Likewise the actual text of Nat Turner’s “confession” tells us only part of the story, because, as Greenberg points out, it was taken down by someone whose motives were particularly suspect and who certainly wasn’t sympathetic to Nat. Furthermore, we don’t know how much he or Nat left out in the telling. Greenberg’s piece offers a lot of fascinating background and historical context to enhance our understanding, but it is no more the whole picture than the other two texts. Finally, the series of wonderful old photos from the University of Virginia archives offer us more visual fodder and perhaps engage us in a way that Baker’s novel does not in that these are the real locations. I can’t help but look at those photos and marvel: how small most of the houses and outbuildings really were, what the dust on the roads must have felt like when you walked them. I wonder if such and such a tree is still standing, especially the one from which Nat Turner was hanged.

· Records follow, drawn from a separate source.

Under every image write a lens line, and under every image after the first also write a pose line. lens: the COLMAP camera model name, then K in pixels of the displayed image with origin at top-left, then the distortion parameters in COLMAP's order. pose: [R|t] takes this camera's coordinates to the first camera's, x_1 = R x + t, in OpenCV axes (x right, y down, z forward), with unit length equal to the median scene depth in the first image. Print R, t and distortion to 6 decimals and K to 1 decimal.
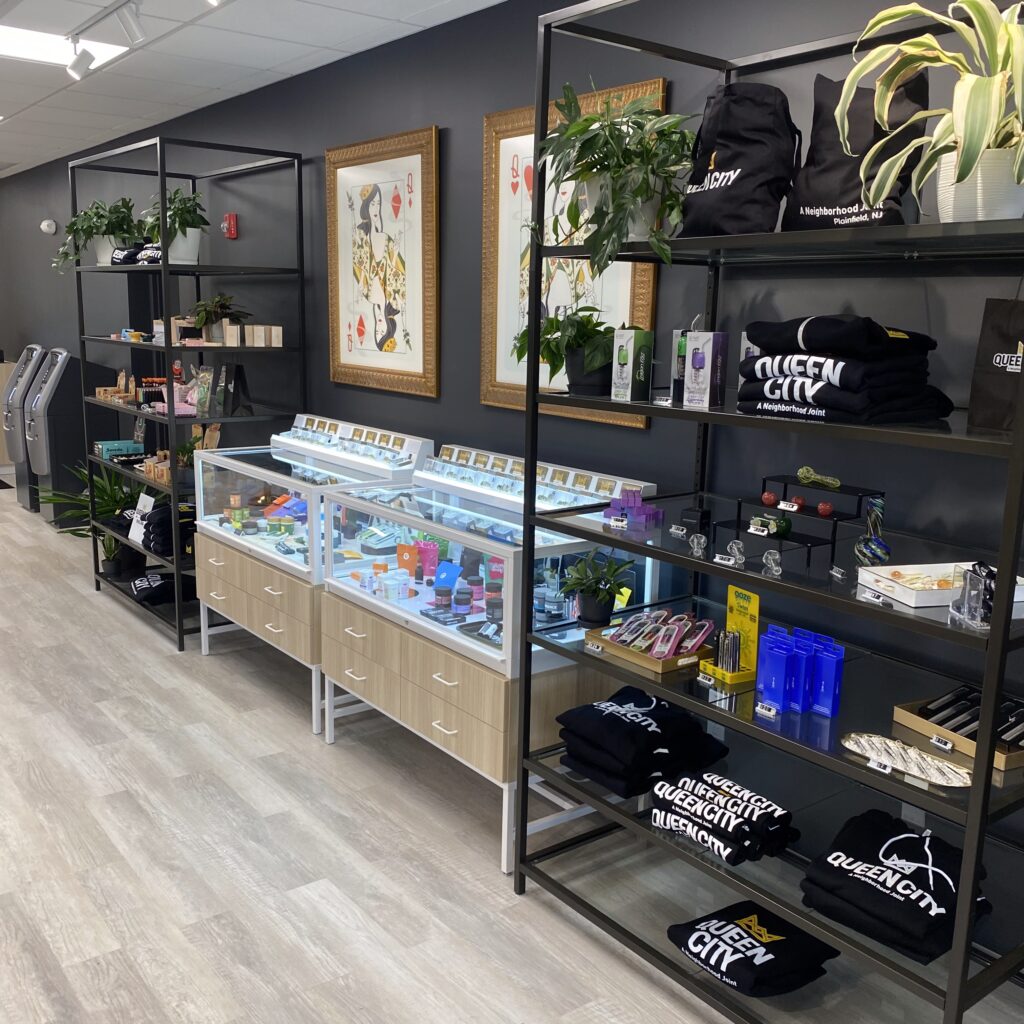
lens RADIAL K [[1054.0, 0, 530.6], [0, 1054.0, 528.5], [0, 0, 1]] dist [0.017355, 0.000000]
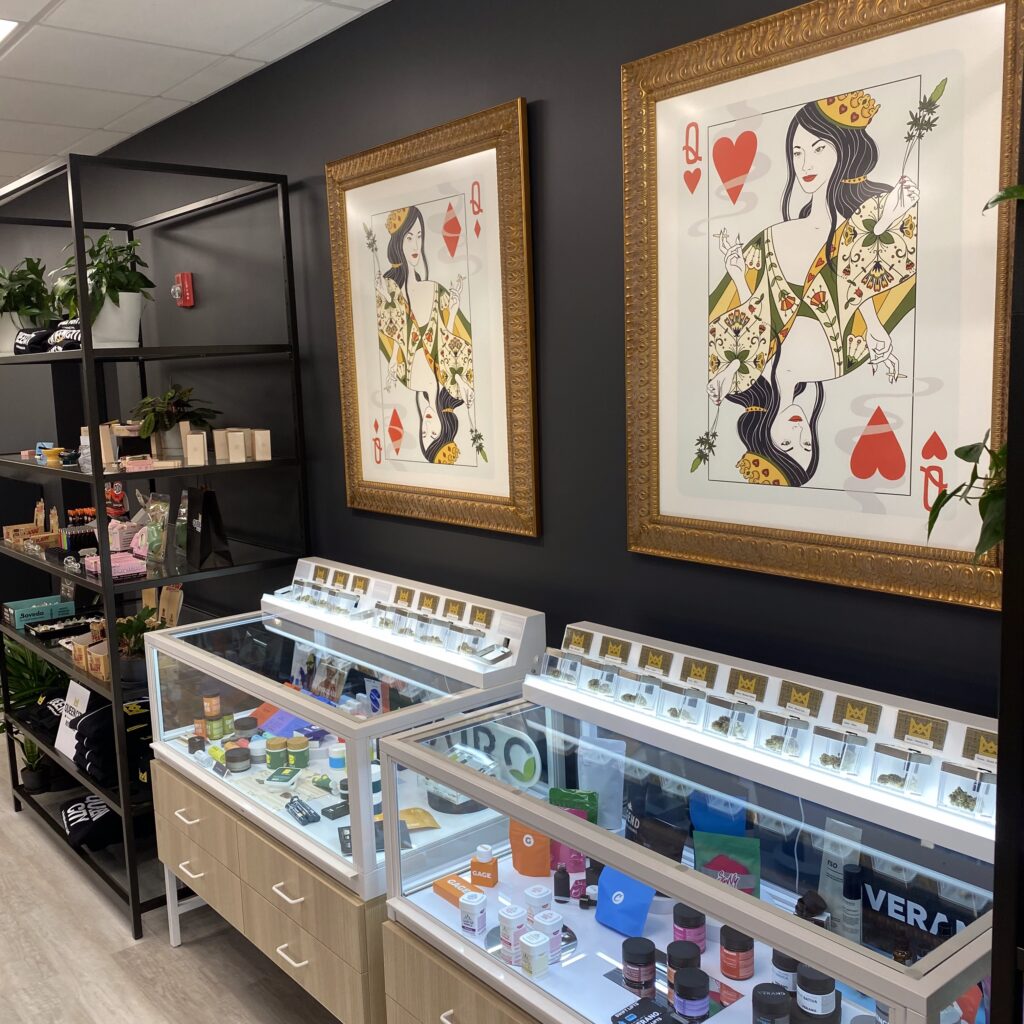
lens RADIAL K [[1054.0, 0, 517.4], [0, 1054.0, 515.2], [0, 0, 1]] dist [0.017355, 0.000000]
pose [[0.997656, -0.063875, 0.024545, -0.105347], [0.065340, 0.995781, -0.064420, -0.090023], [-0.020327, 0.065873, 0.997621, 0.354974]]
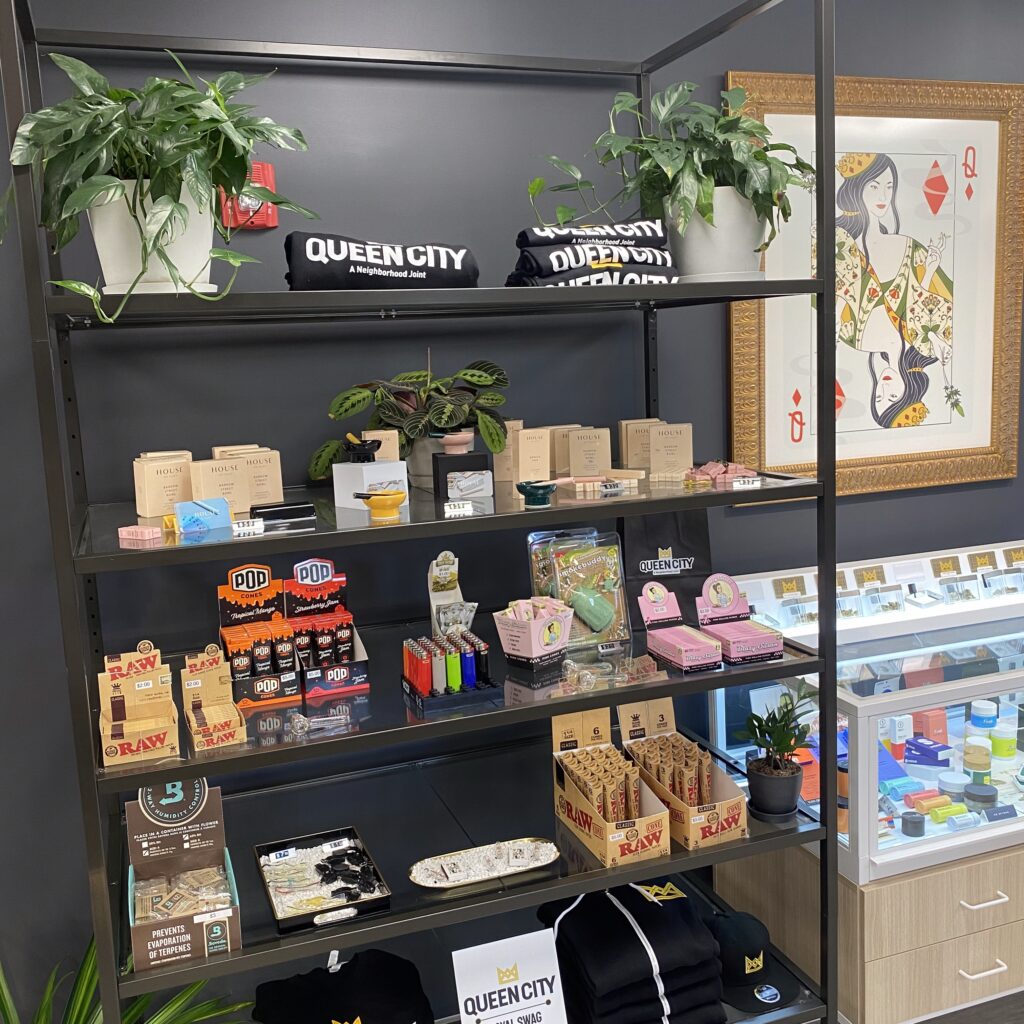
lens RADIAL K [[1054.0, 0, 515.4], [0, 1054.0, 508.2], [0, 0, 1]] dist [0.017355, 0.000000]
pose [[0.299016, -0.155854, 0.941435, -0.761310], [0.257322, 0.963195, 0.077726, -0.220208], [-0.918899, 0.219010, 0.328115, 0.982716]]
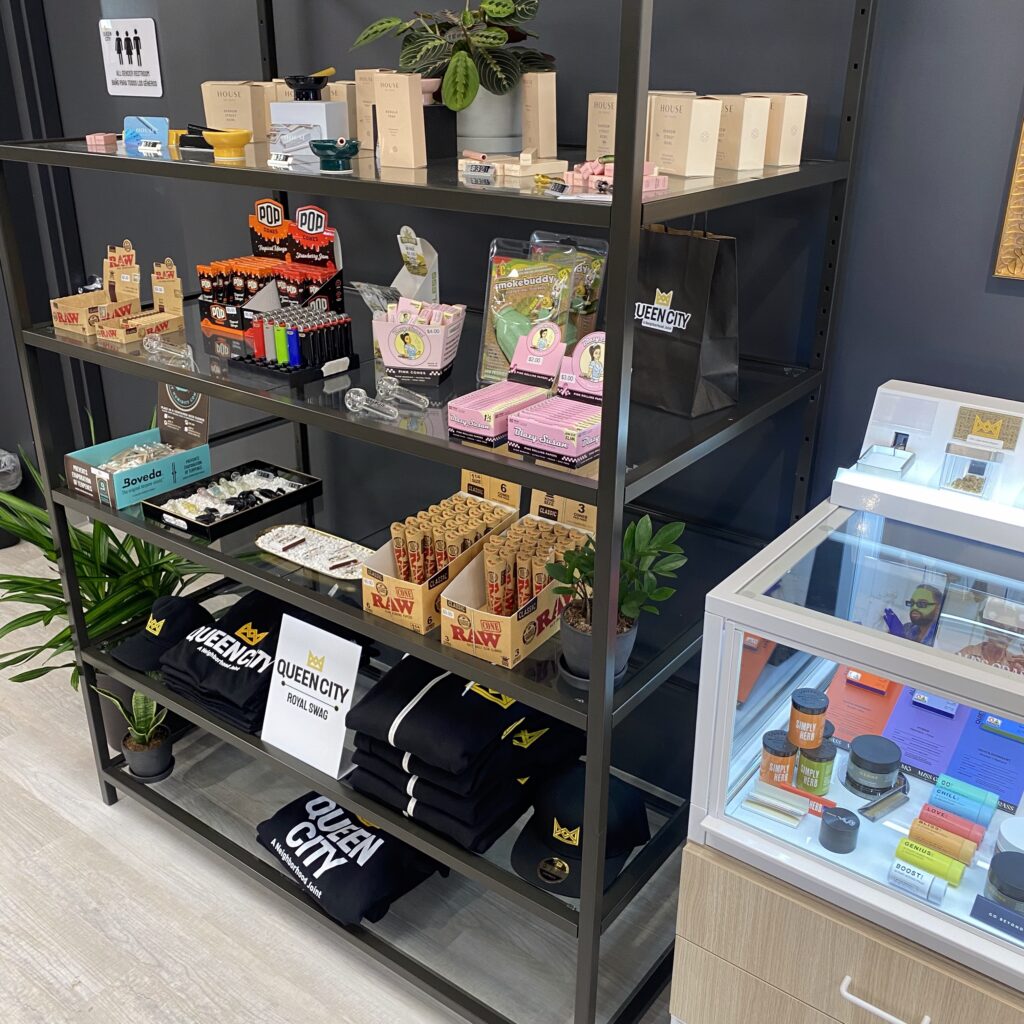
lens RADIAL K [[1054.0, 0, 515.3], [0, 1054.0, 532.2], [0, 0, 1]] dist [0.017355, 0.000000]
pose [[0.963779, -0.107619, 0.244026, -0.439407], [0.055855, 0.976129, 0.209889, -0.148863], [-0.260789, -0.188656, 0.946783, 0.772041]]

So, what we really need are all these bits and pieces. When we approach a given story (I like that word so much better than “literature”), we do best when we broaden our understanding to include a number of different sources – being exceedingly careful with that word “authoritative.” This aspect of variety is not only a grand thing for the different kinds of information it affords, but for the opportunities it gives us to engage students. Graphic novels may be incomplete, even superficial in some cases, but they give certain students important entry points into literature, science, history, etc. And for the rest of the students, they can enrich understanding, and yes, even inspire argument. I also like the cross-discipline idea of art plus literature (or science, or history, etc.): discussing choices the artist made in rendering and presenting his art, why an item placed in such a way on the page has a certain meaning for the reader, etc.

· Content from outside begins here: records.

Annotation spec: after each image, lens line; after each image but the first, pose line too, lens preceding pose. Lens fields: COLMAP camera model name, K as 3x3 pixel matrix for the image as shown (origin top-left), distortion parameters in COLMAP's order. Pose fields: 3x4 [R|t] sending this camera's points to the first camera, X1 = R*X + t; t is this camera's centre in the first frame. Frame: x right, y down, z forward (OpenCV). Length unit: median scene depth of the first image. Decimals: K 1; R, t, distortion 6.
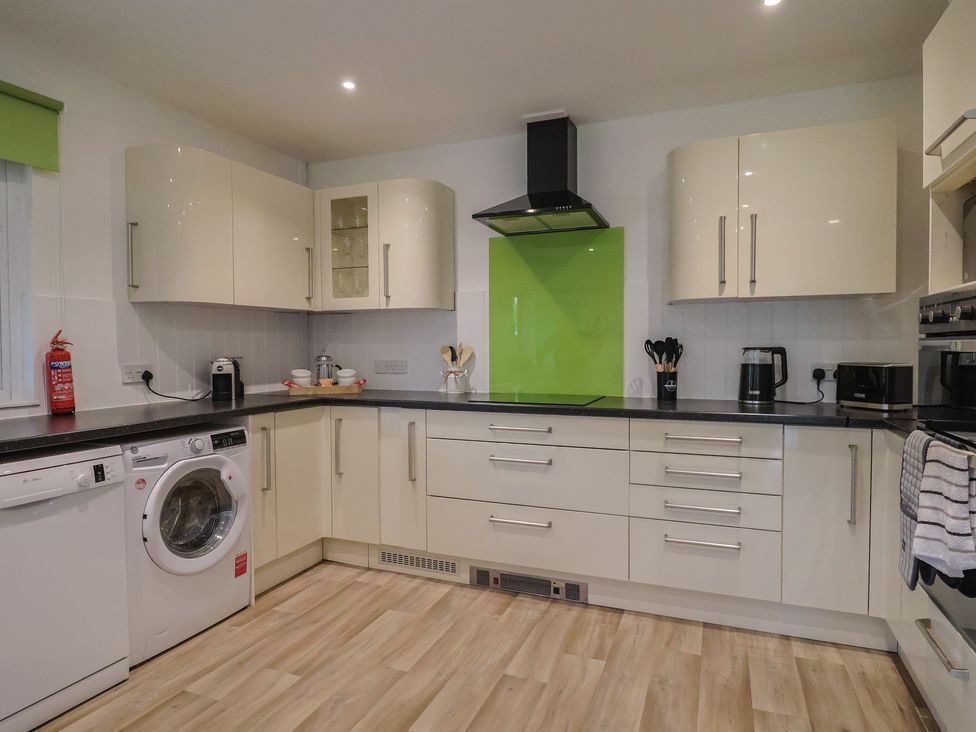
lens RADIAL K [[575.5, 0, 487.8], [0, 575.5, 363.8], [0, 0, 1]] dist [-0.009231, -0.002332]
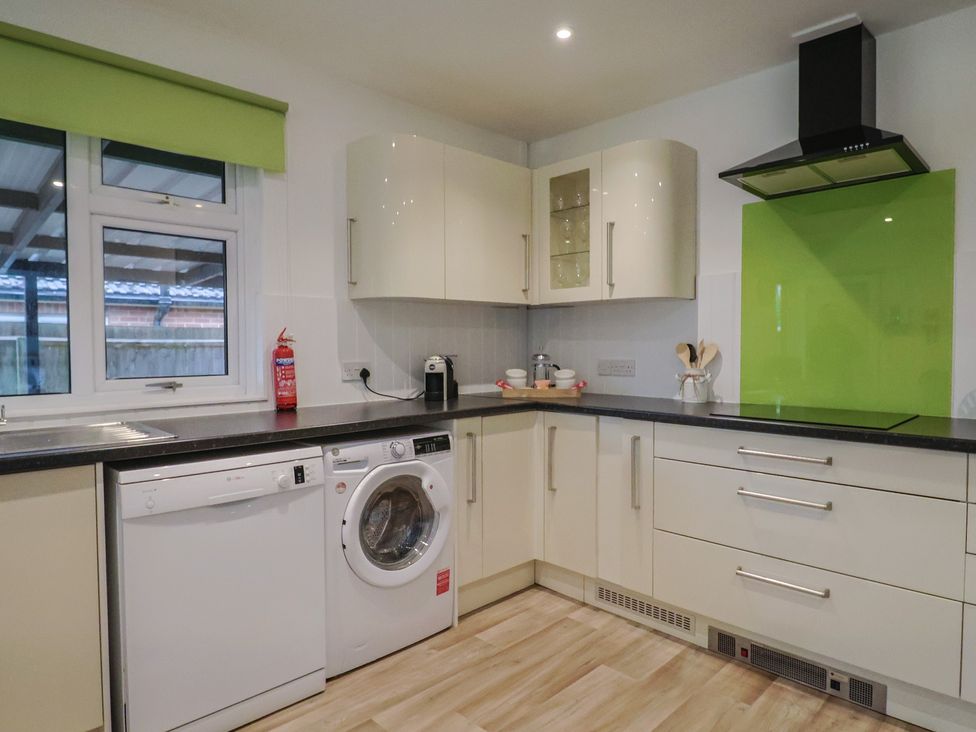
lens RADIAL K [[590.5, 0, 494.8], [0, 590.5, 364.8], [0, 0, 1]] dist [0.001547, -0.014250]
pose [[0.921737, 0.013683, -0.387574, 0.006627], [-0.012005, 0.999905, 0.006750, -0.003791], [0.387630, -0.001569, 0.921814, 0.153970]]
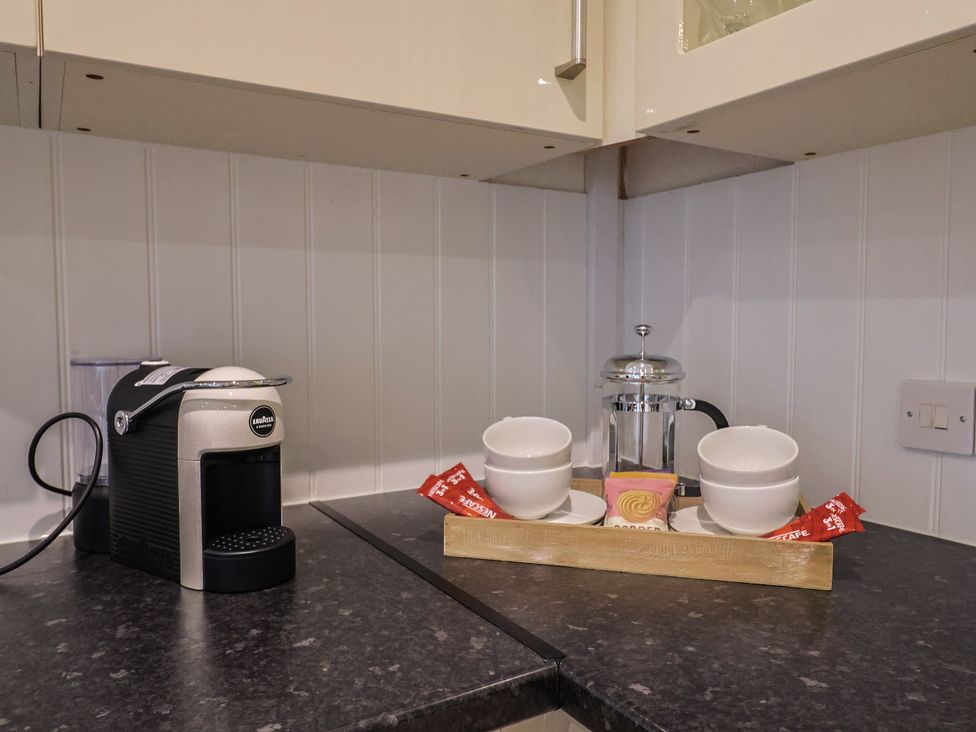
lens RADIAL K [[799.6, 0, 487.3], [0, 799.6, 364.7], [0, 0, 1]] dist [-0.002379, -0.001666]
pose [[0.824362, 0.038975, -0.564720, -0.206696], [-0.018214, 0.998937, 0.042355, -0.027109], [0.565770, -0.024630, 0.824195, 0.898529]]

A Masterful Assignment, A Haunting Portrayal

I think the way the readings were organized was masterful, really. Since reading Sheridan Blau’s book, I HATE having any contextual information given to me before reading *literature*. I like being able to piece together the story on my own and later learn about the author’s life and the historical context because I feel like I can get a clean, raw reading and not have it tainted by any other knowledge. I wish I would have read Thomas Gray’s Confessions  and looked at all the pictures before I read Greenberg’s essay. Having read all the essays before re-reading Nat Turner caused me to question how Kyle Barker portrayed Turner. Just because he didn’t use words to narrate the story, doesn’t mean he didn’t use some artistic liberties. I would argue that he used more because he narrates a story, but also paints the picture visually as well. Is Barker guilty of being what Greenberg described as a “grave robber” for his interpretation of Nat Turner (26)?

One of the hardest aspects of reading Nat Turner is seeing the visual depiction of men killing innocent children and knowing that it all happened to 31 infants and children. Having a two year old son and a six month old son, I am really sensitive to the slaughter that Barker displays in the book. So much so that I cried after the baby was thrown to the shark and again when the baby was killed in his cradle. After re-reading Nat Turner, I noticed how the killing of the babies was based on presumptions that they were both doomed. The black mother on the ship assumed her baby was doomed to mistreatment. The rebels assumed the white baby would grow up to be a slave master. In either case, the innocent children were not given the benefit of the doubt and those images will haunt me. 

Even though I’m scarred for life from this assignment, I think it’s hammered home to me of the impact that graphic novels can have in the classroom, especially when used in conjunction with other texts. I will definitely jump at the chance of using graphic novels… just maybe not Nat Turner.